ABSTRACT

The overall goal of our contribution to this volume—our own personal project—is to showcase the ways in which personal projects analysis can be used to explore variation in the construction and understanding of the meaning of self. More than that, we mean to use personal projects analysis as a vehicle for examining this variation across both individuals and whole cultures. We realize, of course, that studies of self and culture are contentious within the social sciences. We recognize, too, that announcing our plan to link the personal and the cultural in the pages that follow amounts to uttering what some would consider fighting words. However, the kernel idea that we offer up as away of avoiding fisticuffs, is this: Professional and cultural differences aside, in our everyday experience, both selves and cultures are commonly understood to both change and yet remain the same.

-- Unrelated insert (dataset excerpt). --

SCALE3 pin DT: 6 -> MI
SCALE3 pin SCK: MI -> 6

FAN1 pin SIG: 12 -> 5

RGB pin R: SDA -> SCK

That is, whatever else divides us, we routinely experience ourselves and others as temporally stable or continuous, yet we also expect people to change—and often strive to bring about change in ourselves and others. 272In much the same fashion, we understand that cultures must change and yet, if they are to survive pressures of assimilation, or colonization, or conquest, must somehow remain “the same.” Some hope for resolving this apparent paradox of sameness and change—and of bridging the gulf between studies of individual persons and of entire cultures—can be found, we argue, in notions of personal and cultural continuity that are capable of preserving identity (both personal identity and cultural identity) across time and through change.